BEGIN Records for this exercise

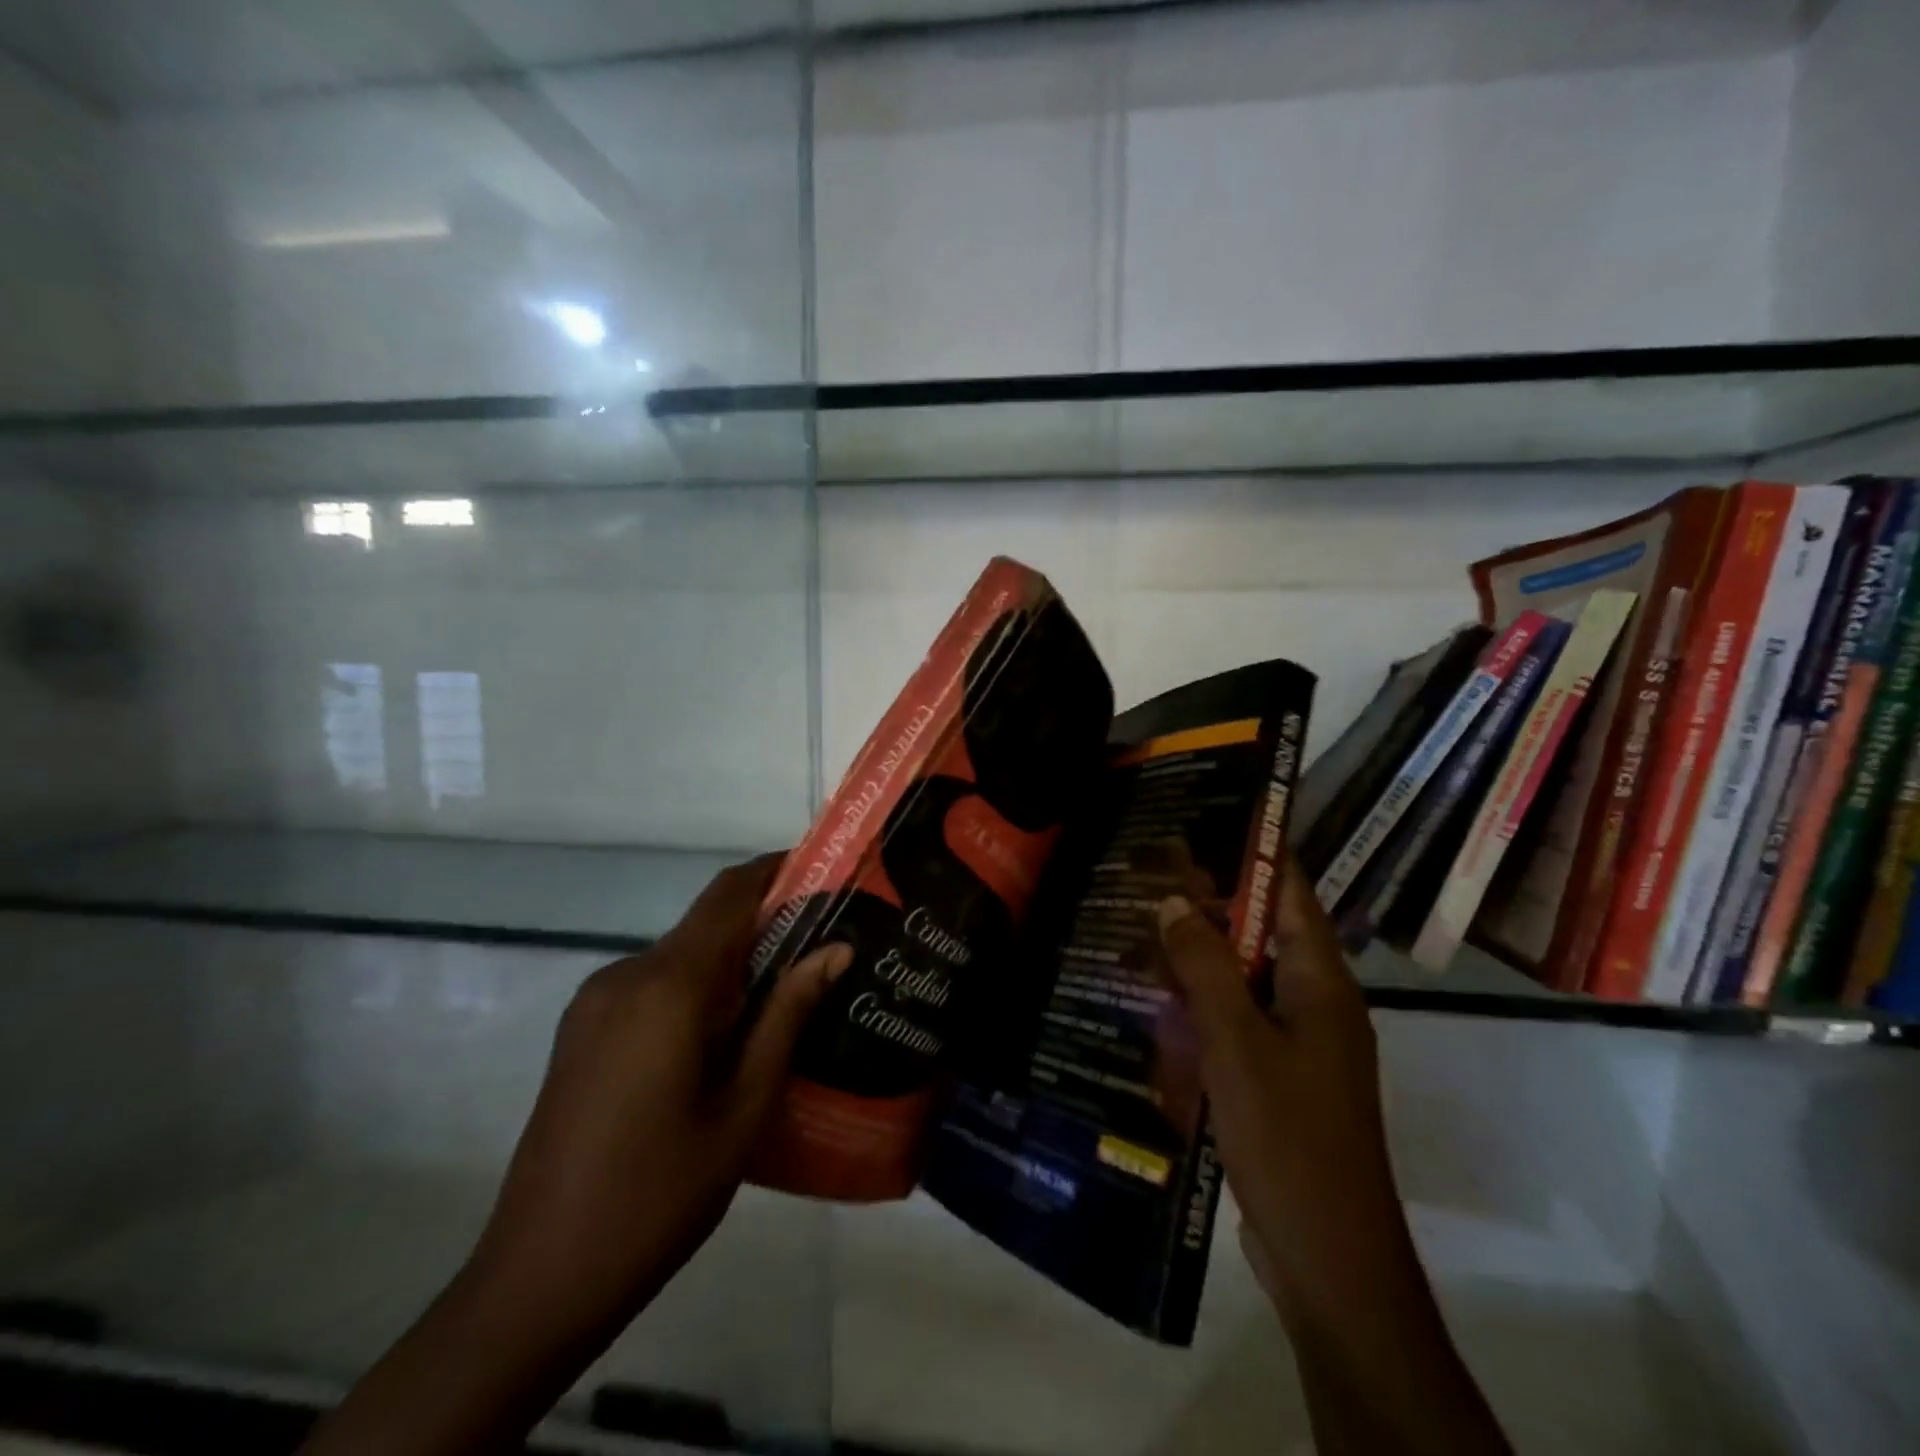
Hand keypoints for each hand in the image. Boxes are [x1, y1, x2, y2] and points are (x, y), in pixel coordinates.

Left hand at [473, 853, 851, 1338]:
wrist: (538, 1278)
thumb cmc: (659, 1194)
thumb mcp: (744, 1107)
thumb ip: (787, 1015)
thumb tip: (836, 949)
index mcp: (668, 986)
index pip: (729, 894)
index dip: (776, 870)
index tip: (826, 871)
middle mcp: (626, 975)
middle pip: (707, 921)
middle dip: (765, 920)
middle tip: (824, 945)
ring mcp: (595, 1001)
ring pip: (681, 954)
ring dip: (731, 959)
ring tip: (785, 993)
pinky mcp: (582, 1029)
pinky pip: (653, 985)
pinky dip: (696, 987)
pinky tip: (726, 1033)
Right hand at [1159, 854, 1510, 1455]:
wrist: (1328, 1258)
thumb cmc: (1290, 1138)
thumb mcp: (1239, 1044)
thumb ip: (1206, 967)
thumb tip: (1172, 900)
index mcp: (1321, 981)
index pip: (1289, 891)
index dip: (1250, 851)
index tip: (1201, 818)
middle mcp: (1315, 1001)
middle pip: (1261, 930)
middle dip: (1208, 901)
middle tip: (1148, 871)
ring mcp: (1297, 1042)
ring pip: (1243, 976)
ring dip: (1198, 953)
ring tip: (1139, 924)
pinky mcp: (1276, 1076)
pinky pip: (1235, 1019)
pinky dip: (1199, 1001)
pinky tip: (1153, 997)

END Records for this exercise
BEGIN Records for this exercise

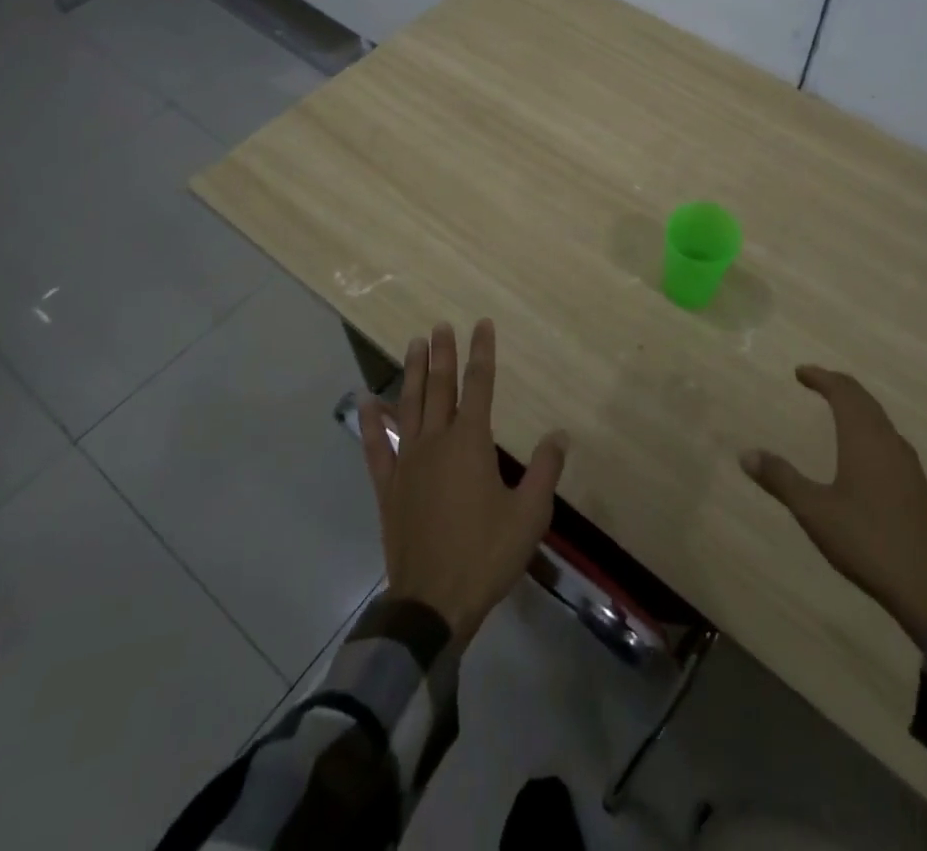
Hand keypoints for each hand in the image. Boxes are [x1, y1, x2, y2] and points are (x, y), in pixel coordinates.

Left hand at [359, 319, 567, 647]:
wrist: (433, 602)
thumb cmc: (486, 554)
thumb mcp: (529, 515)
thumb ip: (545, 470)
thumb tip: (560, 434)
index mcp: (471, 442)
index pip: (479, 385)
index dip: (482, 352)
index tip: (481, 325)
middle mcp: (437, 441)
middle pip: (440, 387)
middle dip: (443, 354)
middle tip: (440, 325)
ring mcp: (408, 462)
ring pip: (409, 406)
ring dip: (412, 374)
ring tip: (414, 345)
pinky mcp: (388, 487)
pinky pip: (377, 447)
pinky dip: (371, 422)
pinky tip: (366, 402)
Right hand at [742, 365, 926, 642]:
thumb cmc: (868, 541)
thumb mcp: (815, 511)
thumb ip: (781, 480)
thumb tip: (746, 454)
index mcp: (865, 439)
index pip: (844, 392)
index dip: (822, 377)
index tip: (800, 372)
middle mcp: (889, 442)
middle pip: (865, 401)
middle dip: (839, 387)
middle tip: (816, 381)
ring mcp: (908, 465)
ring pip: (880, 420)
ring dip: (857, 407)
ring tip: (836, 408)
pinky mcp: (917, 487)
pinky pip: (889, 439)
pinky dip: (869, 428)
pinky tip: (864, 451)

END Records for this exercise
BEGIN Records for this exercise

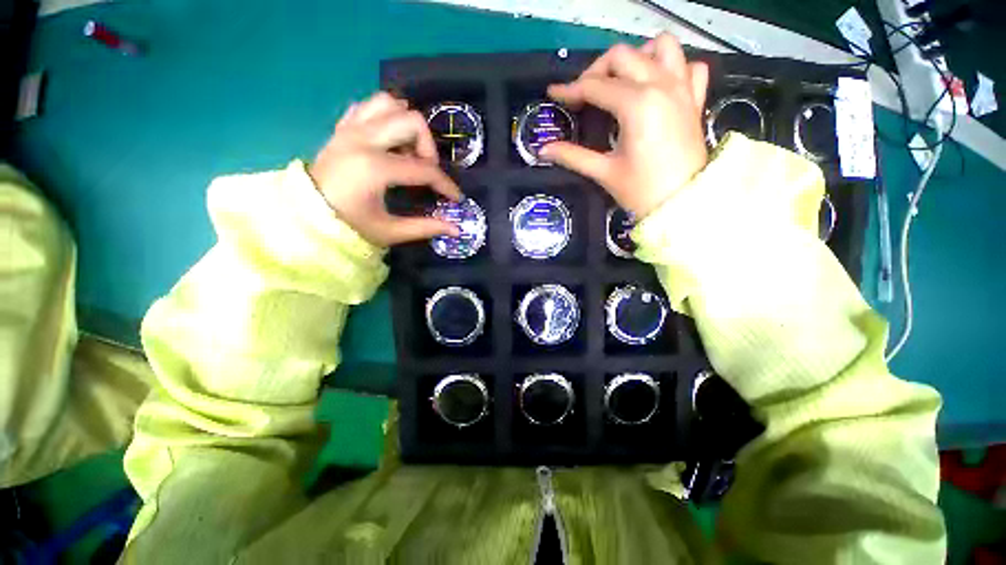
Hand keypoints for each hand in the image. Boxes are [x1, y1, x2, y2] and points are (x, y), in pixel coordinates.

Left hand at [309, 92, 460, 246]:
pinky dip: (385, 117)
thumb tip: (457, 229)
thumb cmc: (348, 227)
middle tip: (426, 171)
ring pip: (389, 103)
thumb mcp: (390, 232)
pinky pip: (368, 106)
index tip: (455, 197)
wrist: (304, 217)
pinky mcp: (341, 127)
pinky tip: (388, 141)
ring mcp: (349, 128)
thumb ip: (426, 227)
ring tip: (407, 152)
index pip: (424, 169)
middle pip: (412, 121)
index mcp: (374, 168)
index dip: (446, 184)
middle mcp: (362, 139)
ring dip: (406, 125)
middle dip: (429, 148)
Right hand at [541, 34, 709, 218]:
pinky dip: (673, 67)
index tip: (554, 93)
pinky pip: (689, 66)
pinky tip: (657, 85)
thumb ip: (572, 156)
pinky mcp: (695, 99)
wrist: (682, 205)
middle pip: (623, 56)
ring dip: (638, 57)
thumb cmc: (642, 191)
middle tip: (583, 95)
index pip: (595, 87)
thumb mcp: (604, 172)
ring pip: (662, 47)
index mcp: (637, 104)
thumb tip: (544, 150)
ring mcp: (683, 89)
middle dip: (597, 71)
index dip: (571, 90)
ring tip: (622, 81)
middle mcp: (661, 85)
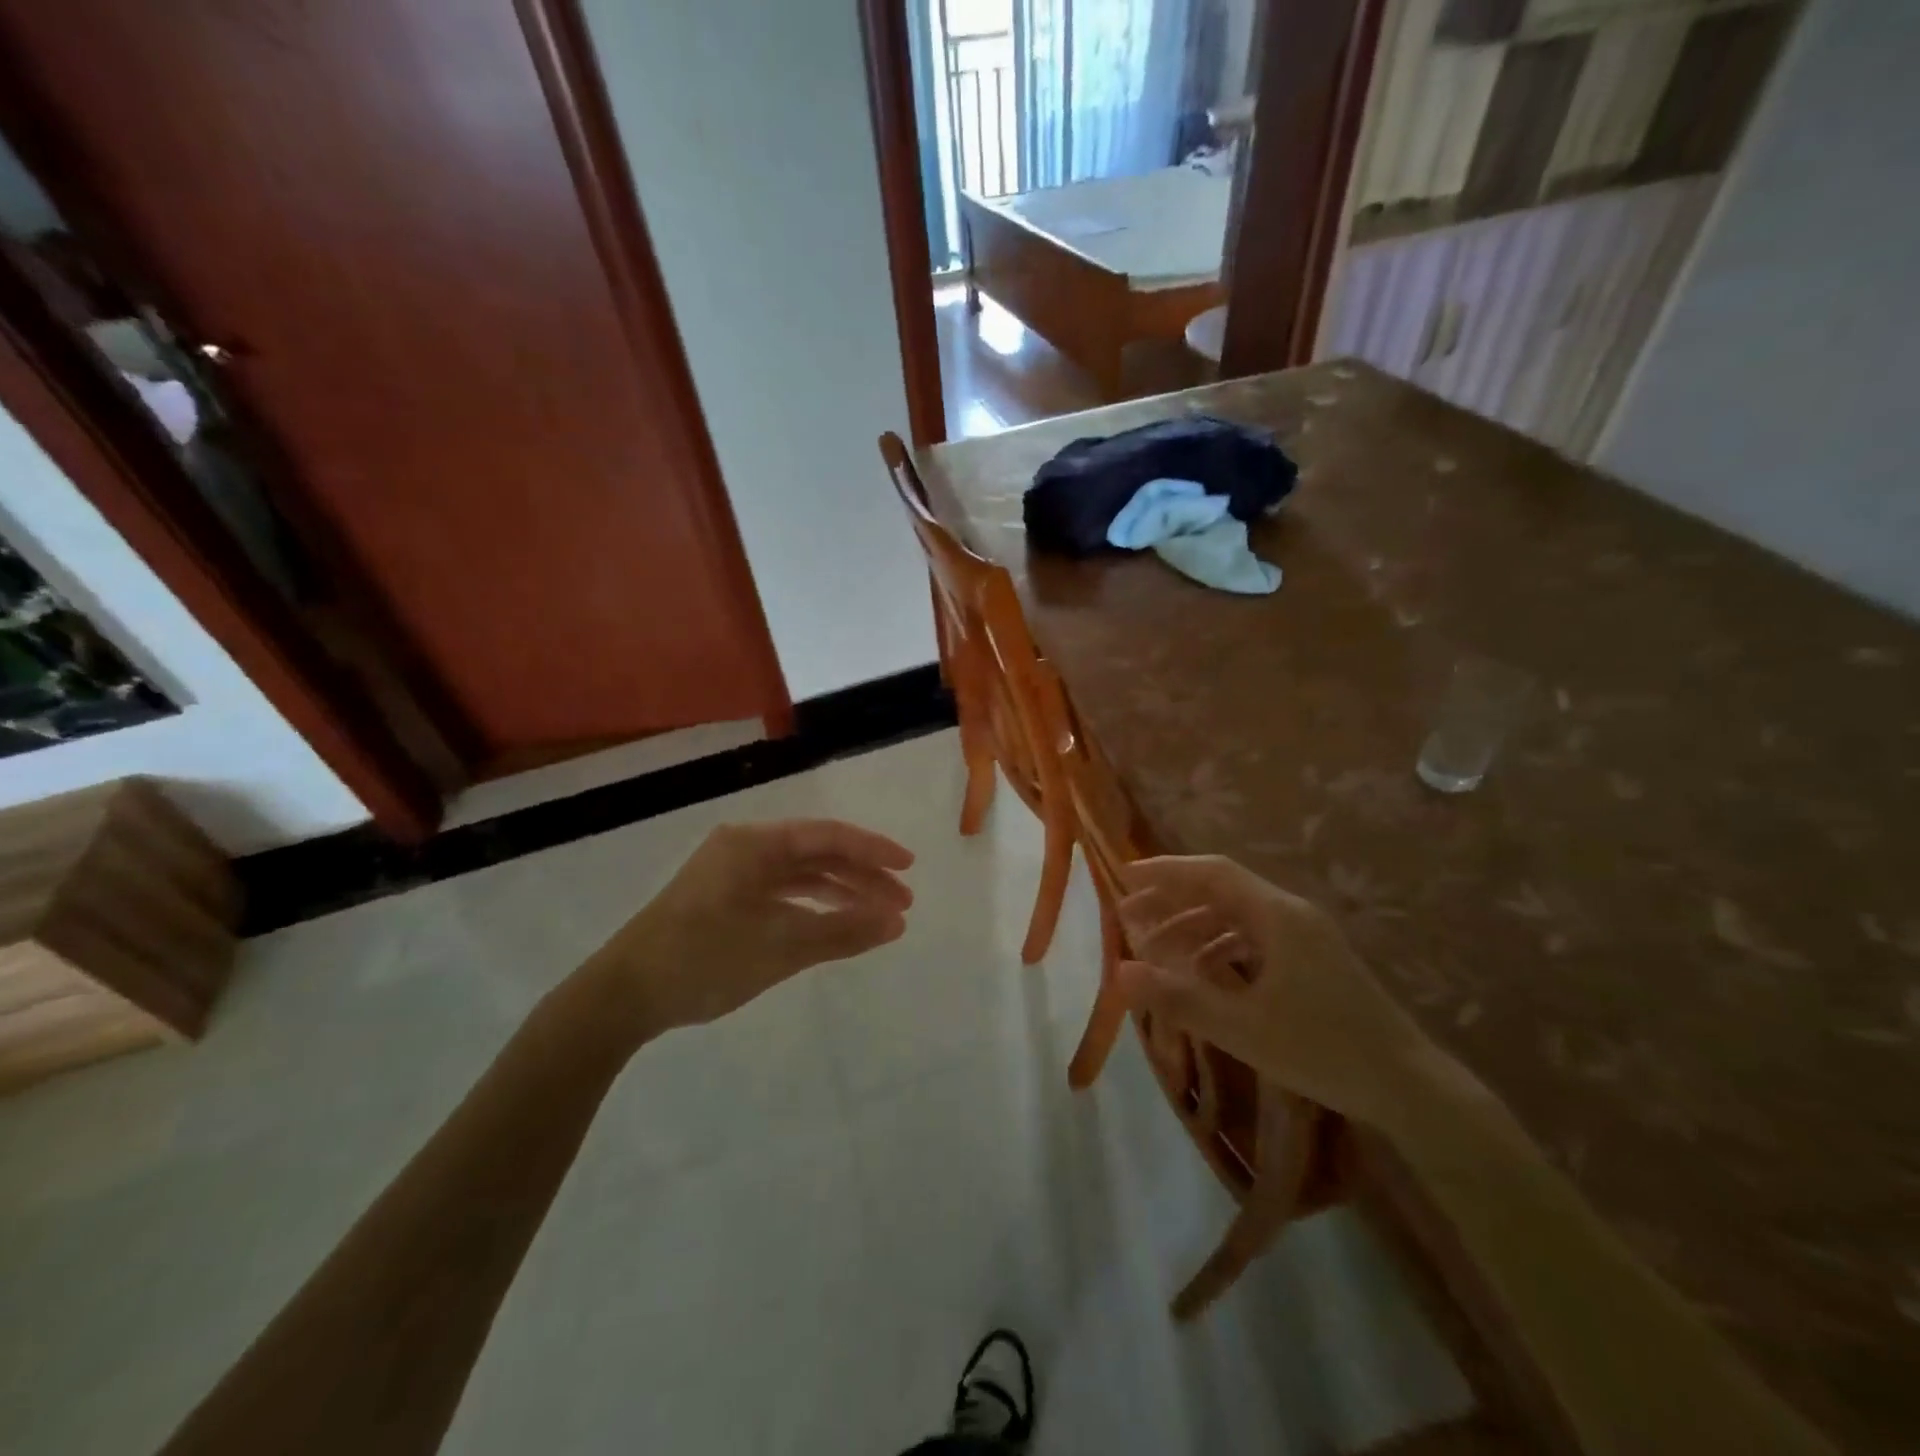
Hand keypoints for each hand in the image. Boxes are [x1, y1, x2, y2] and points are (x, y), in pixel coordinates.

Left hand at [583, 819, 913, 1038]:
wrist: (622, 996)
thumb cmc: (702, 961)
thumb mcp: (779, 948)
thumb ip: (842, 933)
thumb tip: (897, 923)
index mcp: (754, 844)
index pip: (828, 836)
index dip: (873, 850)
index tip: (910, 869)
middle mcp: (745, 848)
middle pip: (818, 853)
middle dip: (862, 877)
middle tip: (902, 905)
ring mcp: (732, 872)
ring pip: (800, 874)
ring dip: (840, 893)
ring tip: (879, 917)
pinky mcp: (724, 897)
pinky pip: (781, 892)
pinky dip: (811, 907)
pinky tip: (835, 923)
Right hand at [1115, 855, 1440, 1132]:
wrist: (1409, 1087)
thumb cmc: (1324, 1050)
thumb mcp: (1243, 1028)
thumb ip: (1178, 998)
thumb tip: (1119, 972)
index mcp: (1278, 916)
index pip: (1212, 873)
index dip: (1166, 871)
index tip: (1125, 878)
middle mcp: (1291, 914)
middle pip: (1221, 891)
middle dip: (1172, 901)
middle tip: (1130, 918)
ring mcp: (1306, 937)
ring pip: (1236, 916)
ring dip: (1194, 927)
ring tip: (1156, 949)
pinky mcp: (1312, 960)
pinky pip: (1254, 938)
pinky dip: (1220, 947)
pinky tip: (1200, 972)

END Records for this exercise

Task to complete »
From the line holding "thumb mcp: (1243, 1028)" to the line holding "pinky tip: (1200, 972)", inclusive, restate each line above exactly as written.

Problem solution »
thumb mcp: (1243, 1028)
thumb ip: (1178, 998)
thumb tip: (1119, 972)
index mcp: (1278, 916)
index pip: (1212, 873)
index dip: (1166, 871)
index tip: (1125, 878)
middle mcp: (1291, 914)
middle pip: (1221, 891)
middle dip: (1172, 901)
middle tip: (1130, 918)
ring mcp: (1306, 937)
ring pip: (1236, 916)
ring dip: (1194, 927)
ring tip: (1156, 949)
pinky mcp: (1312, 960)
pinky pip: (1254, 938)
pinky dip: (1220, 947)
pinky tip: (1200, 972)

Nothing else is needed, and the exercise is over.